In order to verify the effectiveness of the proposed method, different damage severities of element 4 are used as testing samples. The damage severities are listed in Table 4. These sixteen samples possess favorable representative.

The identification results are obtained through the calculation process of Section 2.6. The fuzzy nearnesses between eigenvector of each damage severity and rules in knowledge base is illustrated in Figure 7. It can be seen from Figure 7 that as the damage become more severe, the peak value of fuzzy nearnesses changes from “slight damage” to “severe damage.” Therefore the fuzzy nearness-based method is a good pattern classifier, and it is applicable to damage identification of bridges.
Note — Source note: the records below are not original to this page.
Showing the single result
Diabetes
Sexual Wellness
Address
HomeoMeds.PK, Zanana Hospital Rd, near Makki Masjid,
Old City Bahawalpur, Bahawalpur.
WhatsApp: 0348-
The damage condition of each severity can be acquired based on approaching principle. The identification results are demonstrated in Figure 8. As can be seen from Figure 8, the fuzzy nearness-based damage identification method can successfully identify all the test samples except damage severity 3%, and the success rate is 93.75%. It reveals that the proposed method in this paper possesses predominant inference ability.
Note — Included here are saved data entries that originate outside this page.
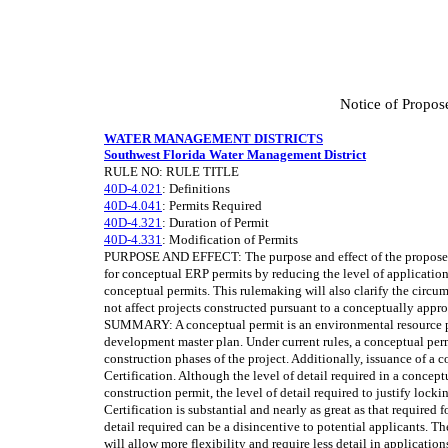
Notice of Propos
WATER MANAGEMENT DISTRICTS
Southwest Florida Water Management District
RULE NO: RULE TITLE
40D-4.021
: Definitions
40D-4.041
: Permits Required
40D-4.321
: Duration of Permit
40D-4.331
: Modification of Permits
PURPOSE AND EFFECT: The purpose and effect of the proposed r
for conceptual ERP permits by reducing the level of application
conceptual permits. This rulemaking will also clarify the circ
not affect projects constructed pursuant to a conceptually appr
SUMMARY: A conceptual permit is an environmental resource pe
development master plan. Under current rules, a conceptual permi
construction phases of the project. Additionally, issuance of a 
Certification. Although the level of detail required in a conceptu
construction permit, the level of detail required to justify locki
Certification is substantial and nearly as great as that required 
detail required can be a disincentive to potential applicants. 
will allow more flexibility and require less detail in applicati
The numerical results indicate that only the vector of IMSR for the first vertical bending mode is adequate to identify the damage condition of bridge. It reveals that the fuzzy nearness-based damage identification method is convenient and effective in application.

3.3.4. Antinoise Analysis

Taking the damage identification of element 4 with damage severity 16%, for example, anti-noise analysis was conducted for the proposed method by adding different noise levels (??) of 5%, 10%, 15%, and 20% into the eigenvector. The identification results are demonstrated in Figure 9. The results show that the fuzzy nearness-based method can identify the damage condition up to 20% noise level. It indicates that the proposed method possesses favorable ability of dealing with uncertainties.

3.3.5. Ability for Dealing with Incomplete Information

In practical engineering, the information of modal shape at all nodes is not always available because of fault measurement or missing. Therefore, a discussion about the effect for dealing with incomplete information using the proposed method is necessary.
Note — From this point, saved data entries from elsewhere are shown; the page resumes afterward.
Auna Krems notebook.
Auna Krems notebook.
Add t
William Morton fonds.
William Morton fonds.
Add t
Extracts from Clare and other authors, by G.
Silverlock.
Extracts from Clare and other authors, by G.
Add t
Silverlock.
Also take the damage identification of element 4 with damage severity 16%, for example, supposing that the mode shape at node 32 is missing. The damage identification is conducted only using the retained information at node 4, 5, 6, 14, 41. The knowledge base is listed in Table 5.

Test samples used for verification are listed in Table 4. The identification results are shown in Figure 10.

The identification results indicate that they are not affected by the missing information of node 32. Because the retained information at node 4, 5, 6, 14, 41 can still provide effective information of damage identification, the knowledge base is sufficient and feasible. Numerical simulation of element 4 with damage severity 16% reveals that the proposed method possesses favorable robustness.

4. Conclusions

We have presented a method to deal with uncertainties associated with measurement noise and incomplete information by means of fuzzy nearness and approaching principle. An improved index based on ratios of modal shape components is used as identification measurement. The IMSR for the first vertical bending mode of characteristic nodes is selected as the eigenvector for damage identification. The eigenvectors corresponding to damage conditions are fuzzified based on appropriate membership function, and the knowledge base is constructed. The damage condition of test sample can be determined by calculating its fuzzy nearness with rules in knowledge base by considering the approaching principle. A numerical simulation to identify damage in a simply supported bridge has been discussed. The results indicate that the proposed method is capable of identifying damage accurately. Anti-noise analysis and ability for dealing with incomplete information have verified its superiority to deal with uncertainties.

Acknowledgments

The authors gratefully acknowledge the support of the National High Technology Research and Development Program (863 program) of China (Project no. 2009AA11Z104), “985 Project” of the Jilin University, the support of innovation team program of Jilin University (2009-2010), and science frontier and interdiscipline innovation program of the Jilin University (20113145).